● **Task to carry out**:
Your job is to retype the records exactly while dropping every picture.

● **Supplied material**:

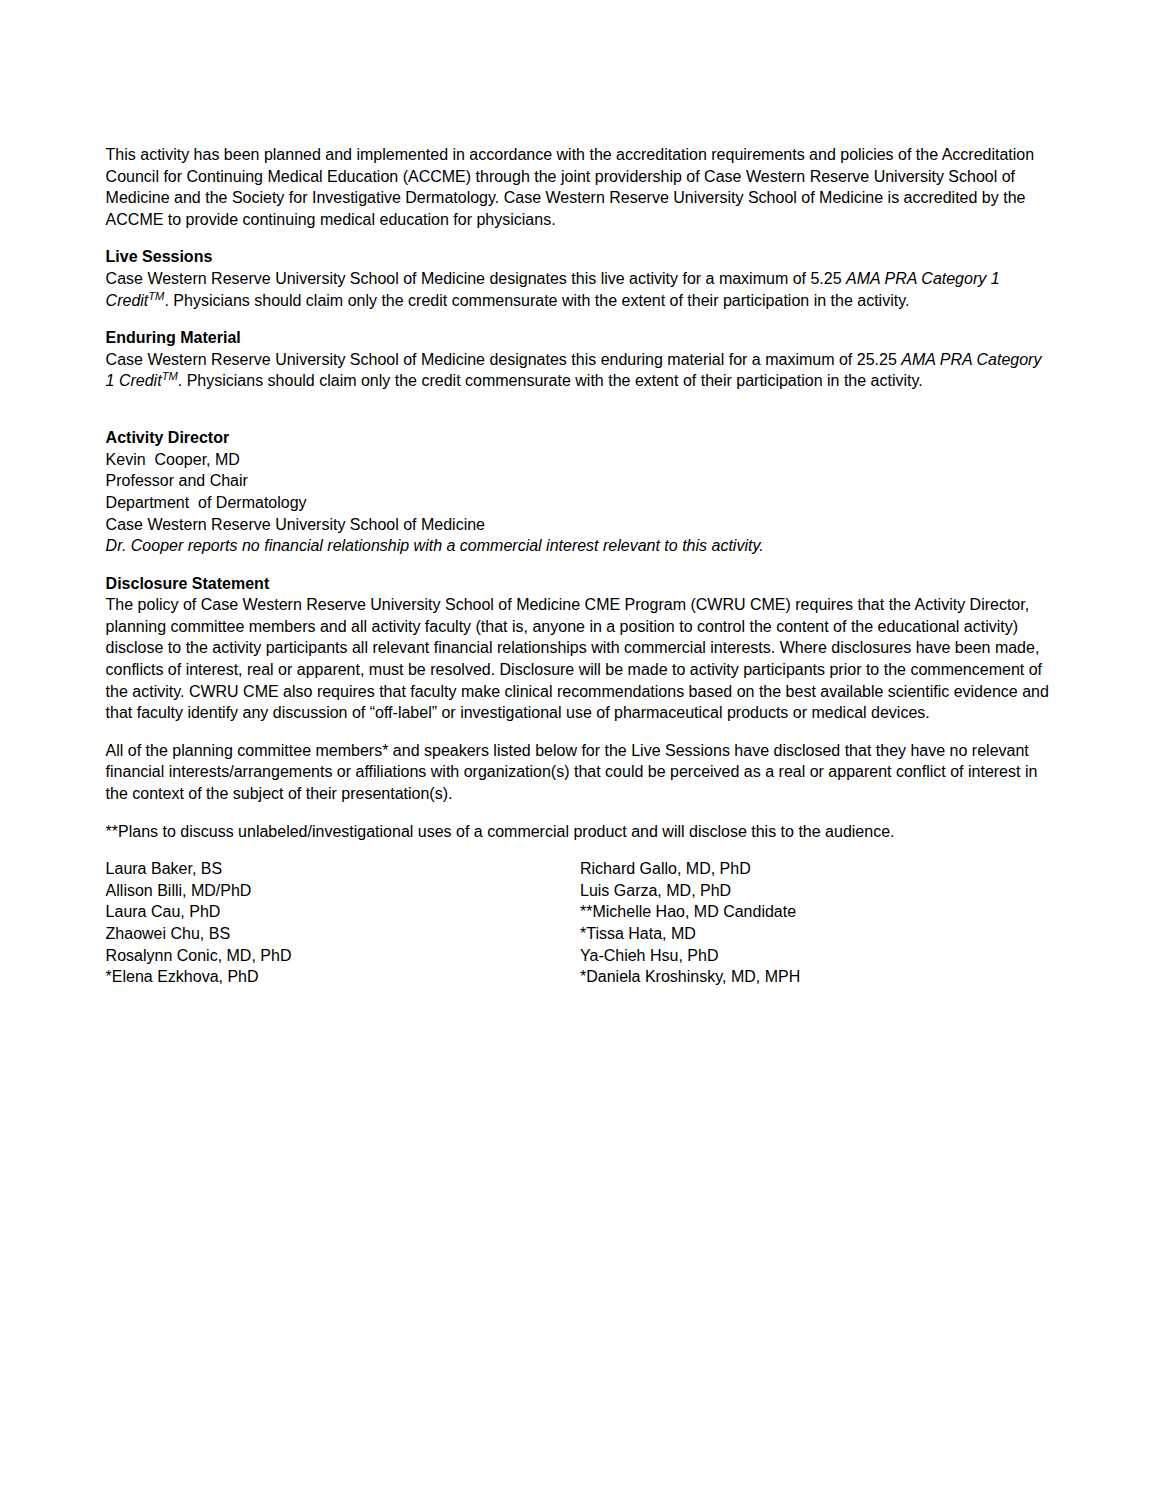This activity has been planned and implemented in accordance with the accreditation requirements and policies of the Accreditation Council for Continuing Medical Education (ACCME) through the joint providership of Case Western Reserve University School of Medicine and the Society for Investigative Dermatology. Case Western Reserve University School of Medicine is accredited by the ACCME to provide continuing medical education for physicians.
Live Sessions
Case Western Reserve University School of Medicine designates this live activity for a maximum of 5.25 AMA PRA Category 1 CreditTM. Physicians should claim only the credit commensurate with the extent of their participation in the activity.
Enduring Material
Case Western Reserve University School of Medicine designates this enduring material for a maximum of 25.25 AMA PRA Category 1 CreditTM. Physicians should claim only the credit commensurate with the extent of their participation in the activity.
Activity Director
Kevin Cooper, MD
Professor and Chair
Department of Dermatology
Case Western Reserve University School of Medicine
Dr. Cooper reports no financial relationship with a commercial interest relevant to this activity.
Disclosure Statement
The policy of Case Western Reserve University School of Medicine CME Program (CWRU CME) requires that the Activity Director, planning committee members and all activity faculty (that is, anyone in a position to control the content of the educational activity) disclose to the activity participants all relevant financial relationships with commercial interests. Where disclosures have been made, conflicts of interest, real or apparent, must be resolved. Disclosure will be made to activity participants prior to the commencement of the activity. CWRU CME also requires that faculty make clinical recommendations based on the best available scientific evidence and that faculty identify any discussion of “off-label” or investigational use of pharmaceutical products or medical devices.
All of the planning committee members* and speakers listed below for the Live Sessions have disclosed that they have no relevant financial interests/arrangements or affiliations with organization(s) that could be perceived as a real or apparent conflict of interest in the context of the subject of their presentation(s).
**Plans to discuss unlabeled/investigational uses of a commercial product and will disclose this to the audience.
| Laura Baker, BS | Richard Gallo, MD, PhD |
| Allison Billi, MD/PhD | Luis Garza, MD, PhD |
| Laura Cau, PhD | **Michelle Hao, MD Candidate |
| Zhaowei Chu, BS | *Tissa Hata, MD |
| Rosalynn Conic, MD, PhD | Ya-Chieh Hsu, PhD |
| *Elena Ezkhova, PhD | *Daniela Kroshinsky, MD, MPH |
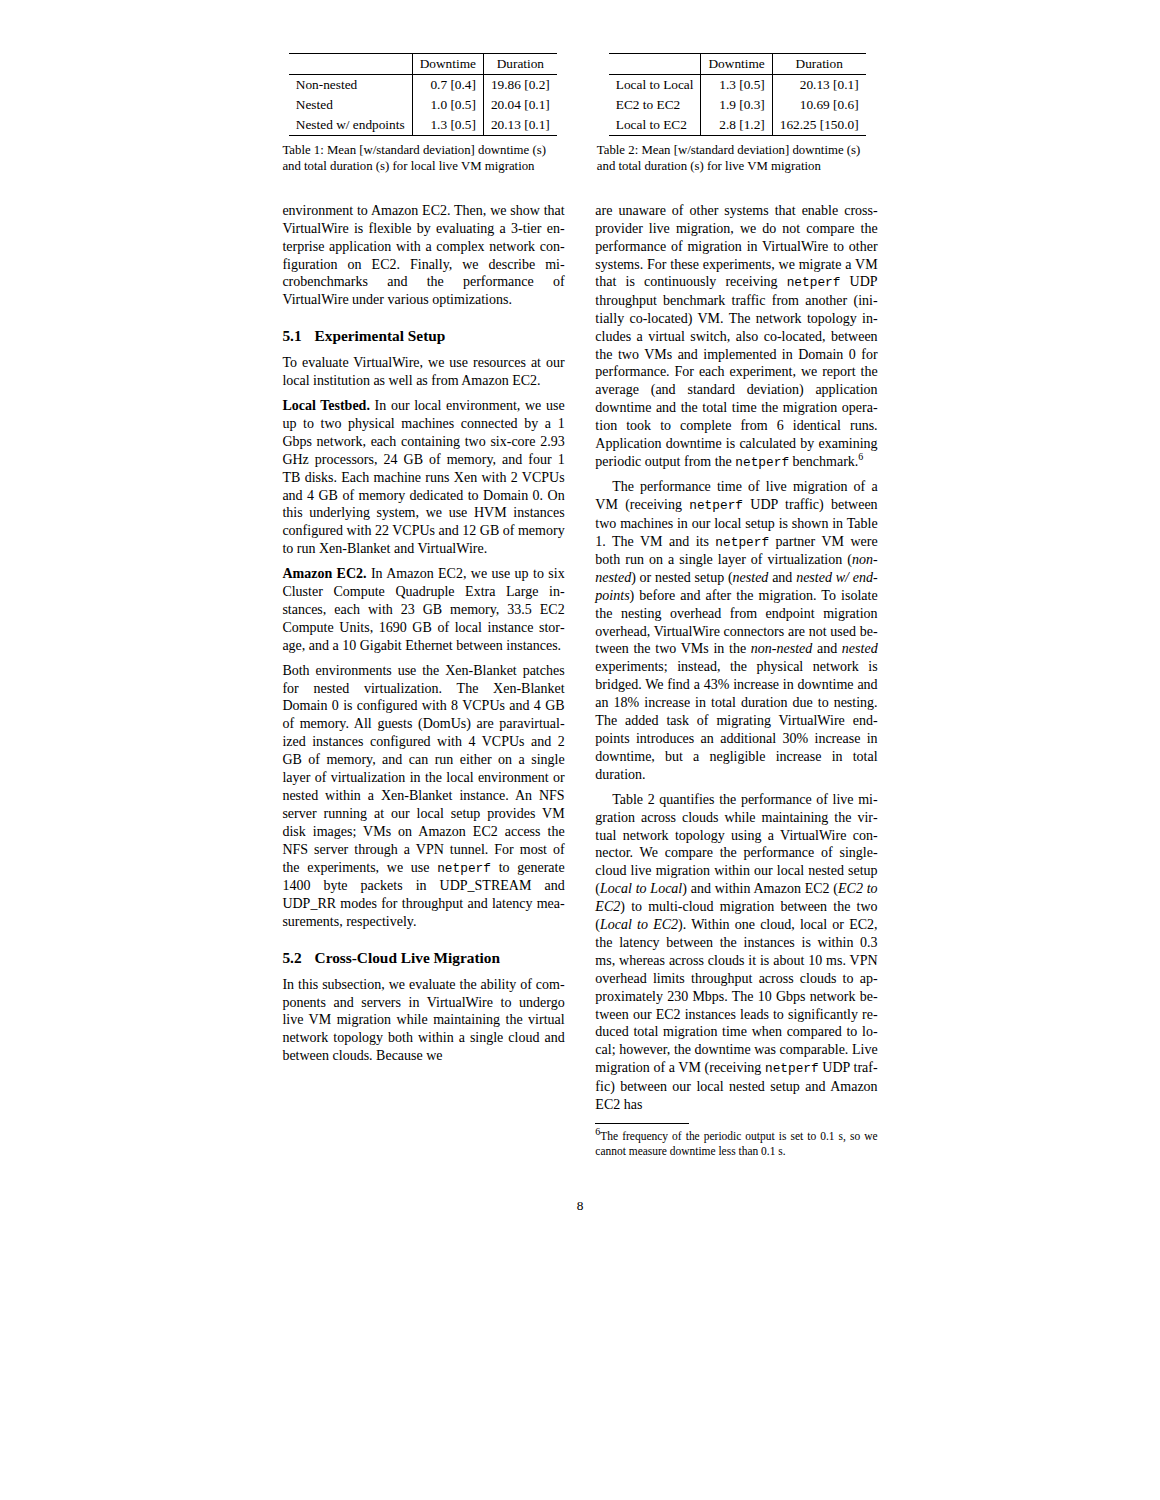| | Downtime | Duration |
| --- | --- | --- |
| Non-nested | 0.7 [0.4] | 19.86 [0.2] |
| Nested | 1.0 [0.5] | 20.04 [0.1] |
| Nested w/ endpoints | 1.3 [0.5] | 20.13 [0.1] |
Table 1: Mean [w/standard deviation] downtime (s) and total duration (s) for local live VM migration
| | Downtime | Duration |
| --- | --- | --- |
| Local to Local | 1.3 [0.5] | 20.13 [0.1] |
| EC2 to EC2 | 1.9 [0.3] | 10.69 [0.6] |
| Local to EC2 | 2.8 [1.2] | 162.25 [150.0] |
Table 2: Mean [w/standard deviation] downtime (s) and total duration (s) for live VM migration
environment to Amazon EC2. Then, we show that VirtualWire is flexible by evaluating a 3-tier enterprise application with a complex network configuration on EC2. Finally, we describe microbenchmarks and the performance of VirtualWire under various optimizations.
5.1 Experimental Setup
To evaluate VirtualWire, we use resources at our local institution as well as from Amazon EC2.
Local Testbed. In our local environment, we use up to two physical machines connected by a 1 Gbps network, each containing two six-core 2.93 GHz processors, 24 GB of memory, and four 1 TB disks. Each machine runs Xen with 2 VCPUs and 4 GB of memory dedicated to Domain 0. On this underlying system, we use HVM instances configured with 22 VCPUs and 12 GB of memory to run Xen-Blanket and VirtualWire.
Amazon EC2. In Amazon EC2, we use up to six Cluster Compute Quadruple Extra Large instances, each with 23 GB memory, 33.5 EC2 Compute Units, 1690 GB of local instance storage, and a 10 Gigabit Ethernet between instances.
Both environments use the Xen-Blanket patches for nested virtualization. The Xen-Blanket Domain 0 is configured with 8 VCPUs and 4 GB of memory. All guests (DomUs) are paravirtualized instances configured with 4 VCPUs and 2 GB of memory, and can run either on a single layer of virtualization in the local environment or nested within a Xen-Blanket instance. An NFS server running at our local setup provides VM disk images; VMs on Amazon EC2 access the NFS server through a VPN tunnel. For most of the experiments, we use netperf to generate 1400 byte packets in UDP_STREAM and UDP_RR modes for throughput and latency measurements, respectively.
5.2 Cross-Cloud Live Migration
In this subsection, we evaluate the ability of components and servers in VirtualWire to undergo live VM migration while maintaining the virtual network topology both within a single cloud and between clouds. Because we
are unaware of other systems that enable cross-provider live migration, we do not compare the performance of migration in VirtualWire to other systems. For these experiments, we migrate a VM that is continuously receiving netperf UDP throughput benchmark traffic from another (initially co-located) VM. The network topology includes a virtual switch, also co-located, between the two VMs and implemented in Domain 0 for performance. For each experiment, we report the average (and standard deviation) application downtime and the total time the migration operation took to complete from 6 identical runs. Application downtime is calculated by examining periodic output from the netperf benchmark.6
The performance time of live migration of a VM (receiving netperf UDP traffic) between two machines in our local setup is shown in Table 1. The VM and its netperf partner VM were both run on a single layer of virtualization (non-nested) or nested setup (nested and nested w/ endpoints) before and after the migration. To isolate the nesting overhead from endpoint migration overhead, VirtualWire connectors are not used between the two VMs in the non-nested and nested experiments; instead, the physical network is bridged. We find a 43% increase in downtime and an 18% increase in total duration due to nesting. The added task of migrating VirtualWire endpoints introduces an additional 30% increase in downtime, but a negligible increase in total duration.
Table 2 quantifies the performance of live migration across clouds while maintaining the virtual network topology using a VirtualWire connector. We compare the performance of single-cloud live migration within our local nested setup (Local to Local) and within Amazon EC2 (EC2 to EC2) to multi-cloud migration between the two (Local to EC2). Within one cloud, local or EC2, the latency between the instances is within 0.3 ms, whereas across clouds it is about 10 ms. VPN overhead limits throughput across clouds to approximately 230 Mbps. The 10 Gbps network between our EC2 instances leads to significantly reduced total migration time when compared to local; however, the downtime was comparable. Live migration of a VM (receiving netperf UDP traffic) between our local nested setup and Amazon EC2 has
6The frequency of the periodic output is set to 0.1 s, so we cannot measure downtime less than 0.1 s.
8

● **Your solution**:
This activity has been planned and implemented in accordance with the accreditation requirements and policies of the Accreditation Council for Continuing Medical Education (ACCME) through the joint providership of Case Western Reserve University School of Medicine and the Society for Investigative Dermatology. Case Western Reserve University School of Medicine is accredited by the ACCME to provide continuing medical education for physicians.
Live Sessions
Case Western Reserve University School of Medicine designates this live activity for a maximum of 5.25 AMA PRA Category 1 CreditTM. Physicians should claim only the credit commensurate with the extent of their participation in the activity.
Enduring Material
Case Western Reserve University School of Medicine designates this enduring material for a maximum of 25.25 AMA PRA Category 1 CreditTM. Physicians should claim only the credit commensurate with the extent of their participation in the activity.
Activity Director
Kevin Cooper, MD
Professor and Chair
Department of Dermatology
Case Western Reserve University School of Medicine
Dr. Cooper reports no financial relationship with a commercial interest relevant to this activity.
Disclosure Statement
The policy of Case Western Reserve University School of Medicine CME Program (CWRU CME) requires that the Activity Director, planning committee members and all activity faculty (that is, anyone in a position to control the content of the educational activity) disclose to the activity participants all relevant financial relationships with commercial interests. Where disclosures have been made, conflicts of interest, real or apparent, must be resolved. Disclosure will be made to activity participants prior to the commencement of the activity. CWRU CME also requires that faculty make clinical recommendations based on the best available scientific evidence and that faculty identify any discussion of “off-label” or investigational use of pharmaceutical products or medical devices.
All of the planning committee members* and speakers listed below for the Live Sessions have disclosed that they have no relevant financial interests/arrangements or affiliations with organization(s) that could be perceived as a real or apparent conflict of interest in the context of the subject of their presentation(s).
**Plans to discuss unlabeled/investigational uses of a commercial product and will disclose this to the audience.
| Laura Baker, BS | Richard Gallo, MD, PhD |
| Allison Billi, MD/PhD | Luis Garza, MD, PhD |
| Laura Cau, PhD | **Michelle Hao, MD Candidate |
| Zhaowei Chu, BS | *Tissa Hata, MD |
| Rosalynn Conic, MD, PhD | Ya-Chieh Hsu, PhD |
| *Elena Ezkhova, PhD | *Daniela Kroshinsky, MD, MPH |
| | Downtime | Duration |
| --- | --- | --- |
| Non-nested | 0.7 [0.4] | 19.86 [0.2] |
| Nested | 1.0 [0.5] | 20.04 [0.1] |
| Nested w/ endpoints | 1.3 [0.5] | 20.13 [0.1] |
Table 1: Mean [w/standard deviation] downtime (s) and total duration (s) for local live VM migration
| | Downtime | Duration |
| --- | --- | --- |
| Local to Local | 1.3 [0.5] | 20.13 [0.1] |
| EC2 to EC2 | 1.9 [0.3] | 10.69 [0.6] |
| Local to EC2 | 2.8 [1.2] | 162.25 [150.0] |
Table 2: Mean [w/standard deviation] downtime (s) and total duration (s) for live VM migration
environment to Amazon EC2. Then, we show that VirtualWire is flexible by evaluating a 3-tier enterprise application with a complex network configuration on EC2. Finally, we describe microbenchmarks and the performance of VirtualWire under various optimizations.
5.1 Experimental Setup
To evaluate VirtualWire, we use resources at our local institution as well as from Amazon EC2.
Local Testbed. In our local environment, we use up to two physical machines connected by a 1 Gbps network, each containing two six-core 2.93 GHz processors, 24 GB of memory, and four 1 TB disks. Each machine runs Xen with 2 VCPUs and 4 GB of memory dedicated to Domain 0. On this underlying system, we use HVM instances configured with 22 VCPUs and 12 GB of memory to run Xen-Blanket and VirtualWire.
Amazon EC2. In Amazon EC2, we use up to six Cluster Compute Quadruple Extra Large instances, each with 23 GB memory, 33.5 EC2 Compute Units, 1690 GB of local instance storage, and a 10 Gigabit Ethernet between instances.
Both environments use the Xen-Blanket patches for nested virtualization. The Xen-Blanket Domain 0 is configured with 8 VCPUs and 4 GB of memory. All guests (DomUs) are paravirtualized instances configured with 4 VCPUs and 2 GB of memory, and can run either on a single layer of virtualization in the local environment or nested within a Xen-Blanket instance. An NFS server running at our local setup provides VM disk images; VMs on Amazon EC2 access the NFS server through a VPN tunnel. For most of the experiments, we use netperf to generate 1400 byte packets in UDP_STREAM and UDP_RR modes for throughput and latency measurements, respectively.
5.2 Cross-Cloud Live Migration
In this subsection, we evaluate the ability of components and servers in VirtualWire to undergo live VM migration while maintaining the virtual network topology both within a single cloud and between clouds. Because we
are unaware of other systems that enable cross-provider live migration, we do not compare the performance of migration in VirtualWire to other systems. For these experiments, we migrate a VM that is continuously receiving netperf UDP throughput benchmark traffic from another (initially co-located) VM. The network topology includes a virtual switch, also co-located, between the two VMs and implemented in Domain 0 for performance. For each experiment, we report the average (and standard deviation) application downtime and the total time the migration operation took to complete from 6 identical runs. Application downtime is calculated by examining periodic output from the netperf benchmark.6
The performance time of live migration of a VM (receiving netperf UDP traffic) between two machines in our local setup is shown in Table 1. The VM and its netperf partner VM were both run on a single layer of virtualization (non-nested) or nested setup (nested and nested w/ endpoints) before and after the migration. To isolate the nesting overhead from endpoint migration overhead, VirtualWire connectors are not used between the two VMs in the non-nested and nested experiments; instead, the physical network is bridged. We find a 43% increase in downtime and an 18% increase in total duration due to nesting. The added task of migrating VirtualWire endpoints introduces an additional 30% increase in downtime, but a negligible increase in total duration.
Table 2 quantifies the performance of live migration across clouds while maintaining the virtual network topology using a VirtualWire connector. We compare the performance of single-cloud live migration within our local nested setup (Local to Local) and within Amazon EC2 (EC2 to EC2) to multi-cloud migration between the two (Local to EC2). Within one cloud, local or EC2, the latency between the instances is within 0.3 ms, whereas across clouds it is about 10 ms. VPN overhead limits throughput across clouds to approximately 230 Mbps. The 10 Gbps network between our EC2 instances leads to significantly reduced total migration time when compared to local; however, the downtime was comparable. Live migration of a VM (receiving netperf UDP traffic) between our local nested setup and Amazon EC2 has
6The frequency of the periodic output is set to 0.1 s, so we cannot measure downtime less than 0.1 s.
8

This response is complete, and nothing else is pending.